2. Because §502(a)(3) authorizes “appropriate equitable relief” for violations of ERISA, the relevant standard of harm will depend on the equitable theory by which the District Court provides relief. That court is to conduct the analysis in the first instance, but there are several equitable principles that it might apply on remand. Neither ERISA’s relevant substantive provisions nor §502(a)(3) sets a particular standard for determining harm. And equity law provides no general principle that “detrimental reliance” must be proved before a remedy is decreed. To the extent any such requirement arises, it is because the specific remedy being contemplated imposes that requirement. Thus, when a court exercises authority under §502(a)(3) to impose a remedy equivalent to estoppel, a showing of detrimental reliance must be made.
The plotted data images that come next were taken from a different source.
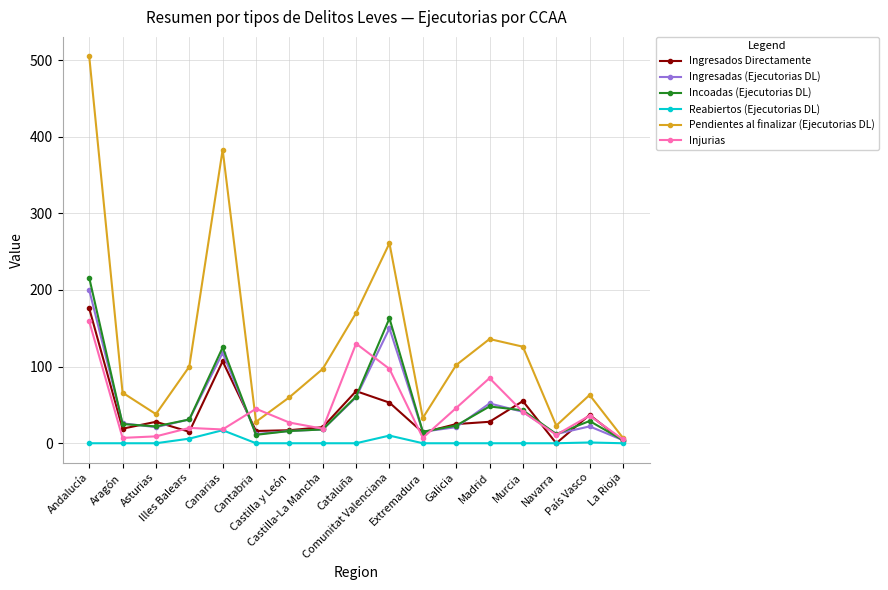

Which series has the largest range (max minus min)?

Pendientes al finalizar (Ejecutorias DL)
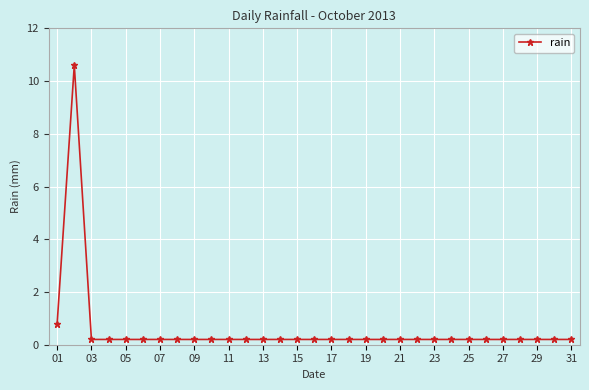

What is the average value?

0.6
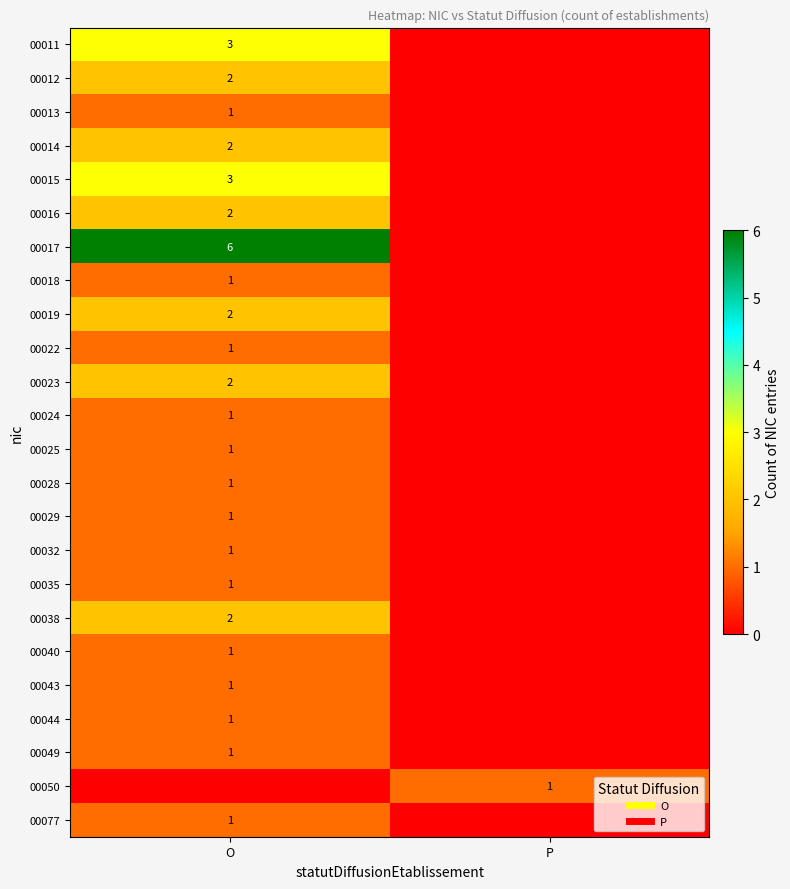

Rank the series by their maximum value, from lowest to highest.

00013, 00018, 00022, 00024, 00025, 00028, 00029, 00032, 00035, 00040, 00043, 00044, 00049, 00050, 00077, 00012, 00014, 00016, 00019, 00023, 00038, 00011, 00015, 00017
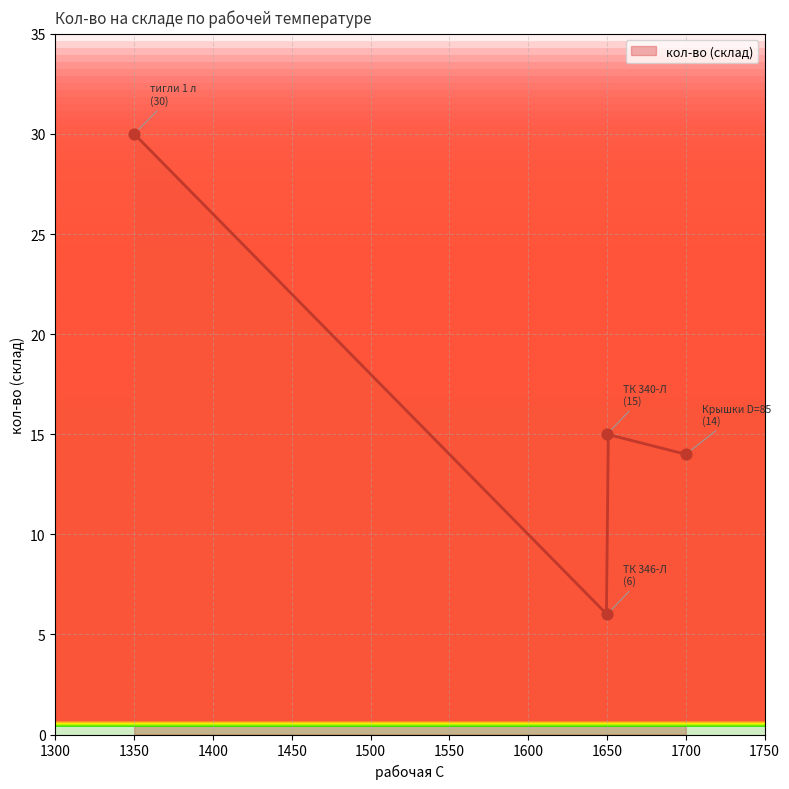

What is the minimum value for кол-во (склад)?

6.0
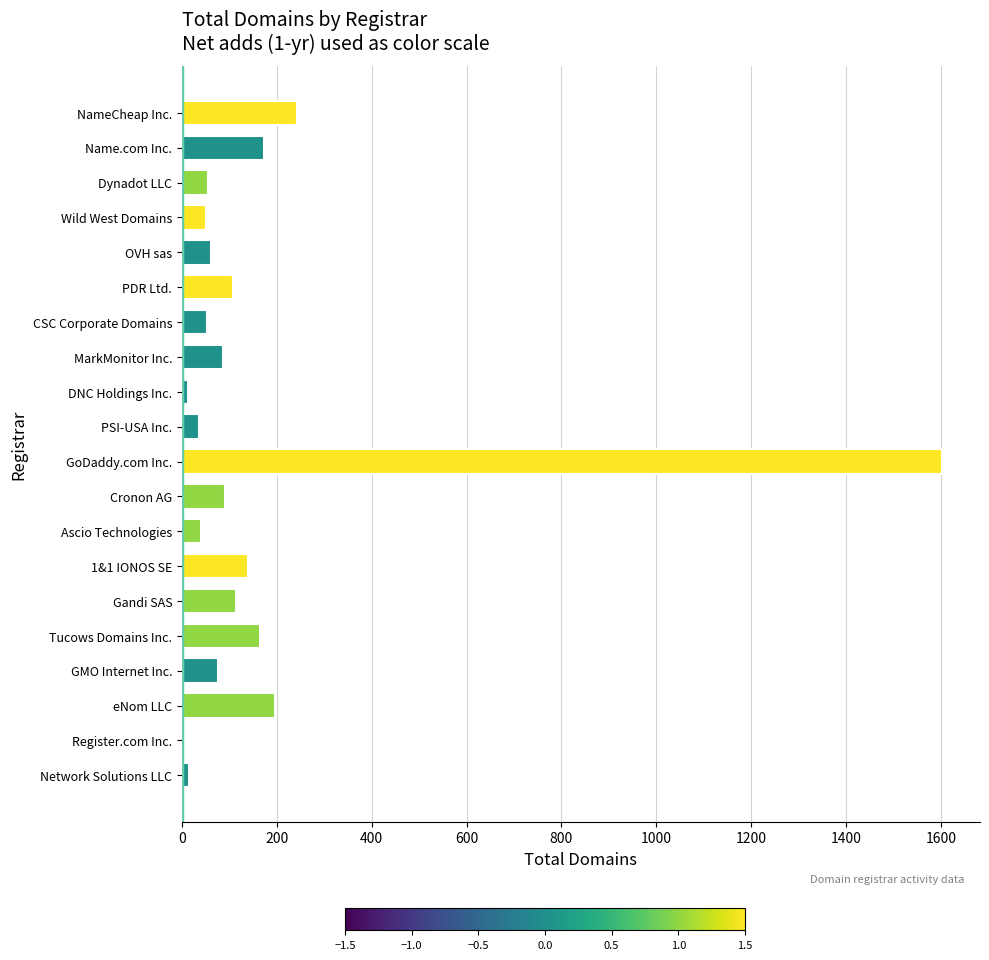

What is the change in value from GoDaddy.com Inc. to PSI-USA Inc.?

-1566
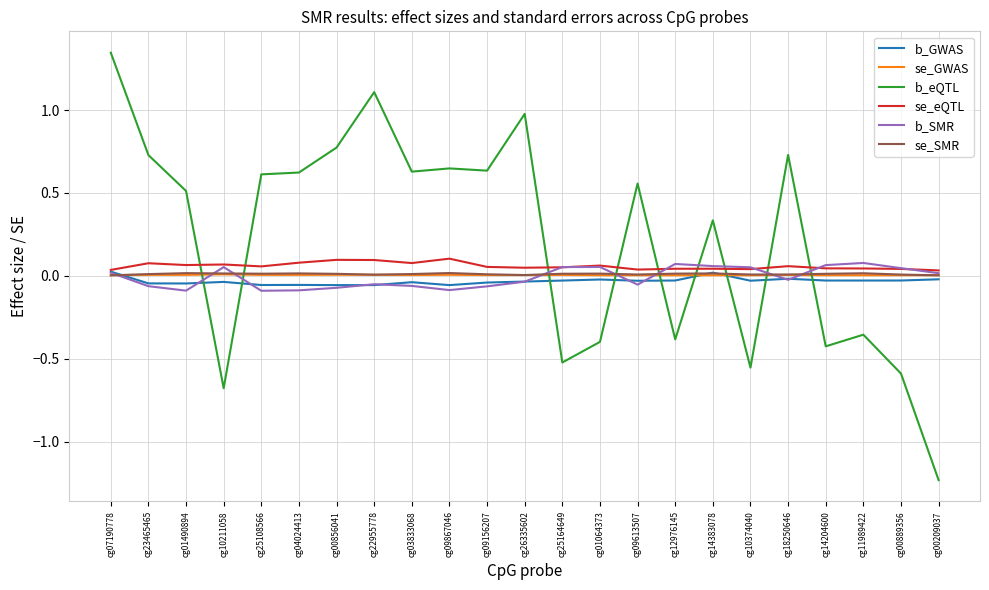

What are all the series names shown in the legend?

b_GWAS, se_GWAS, b_eQTL, se_eQTL, b_SMR, se_SMR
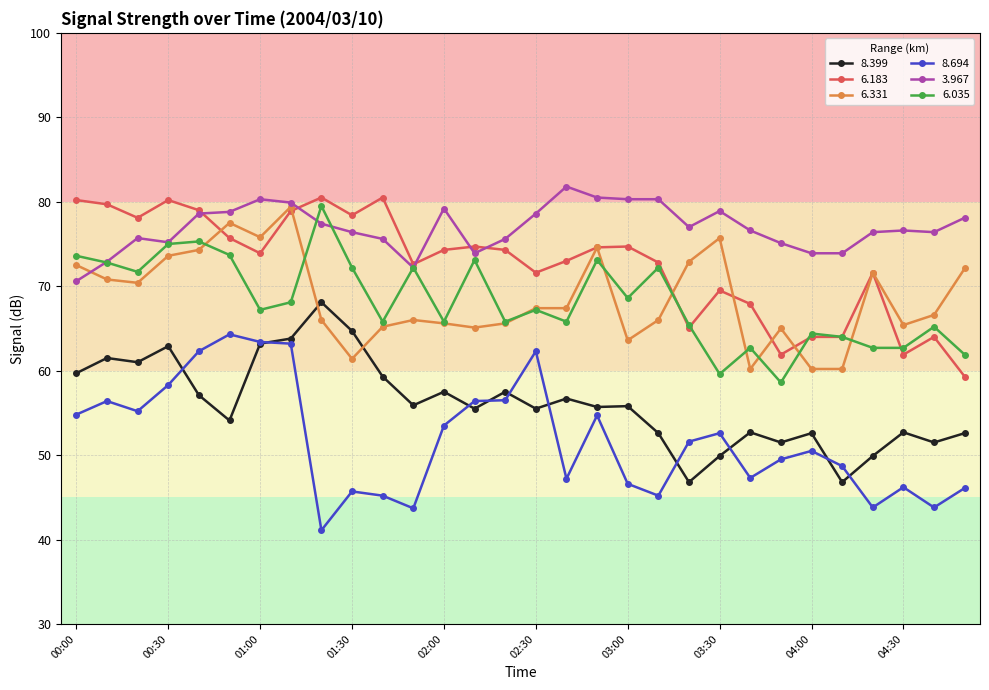

What is the maximum value for 6.035?

79.5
However, equity courts did not insist on a detrimental reliance showing where they ordered reformation where a fraudulent suppression, omission, or insertion materially affected the substance of a contract. Nor did they require a detrimental reliance showing when they ordered surcharge. They simply ordered a trust or beneficiary made whole following a trustee’s breach of trust. This flexible approach belies a strict detrimental reliance requirement. To be sure, a fiduciary can be surcharged under §502(a)(3) only upon a showing of actual harm, and such harm may consist of detrimental reliance. But it might also come from the loss of a right protected by ERISA or its trust-law antecedents. It is not difficult to imagine how the failure to provide proper summary information here, in violation of ERISA, injured employees even if they did not themselves act in reliance on the summaries. Thus, to obtain relief by surcharge for violations of §§102(a) and 104(b), a plan participant or beneficiary must show that the violation caused injury, but need show only actual harm and causation, not detrimental reliance. Pp. 20–22:clubjuris

348 Fed. Appx. 627, vacated and remanded:clubjuris

Breyer, J., delivered the opinion of the Court, in which Roberts, C.J., and Kennedy, Ginsburg, Alito, and Kagan, JJ., joined. Scalia, J., filed an opinion concurring in the judgment, in which Thomas, J., joined. Sotomayor, J., took no part in the consideration or decision of the case.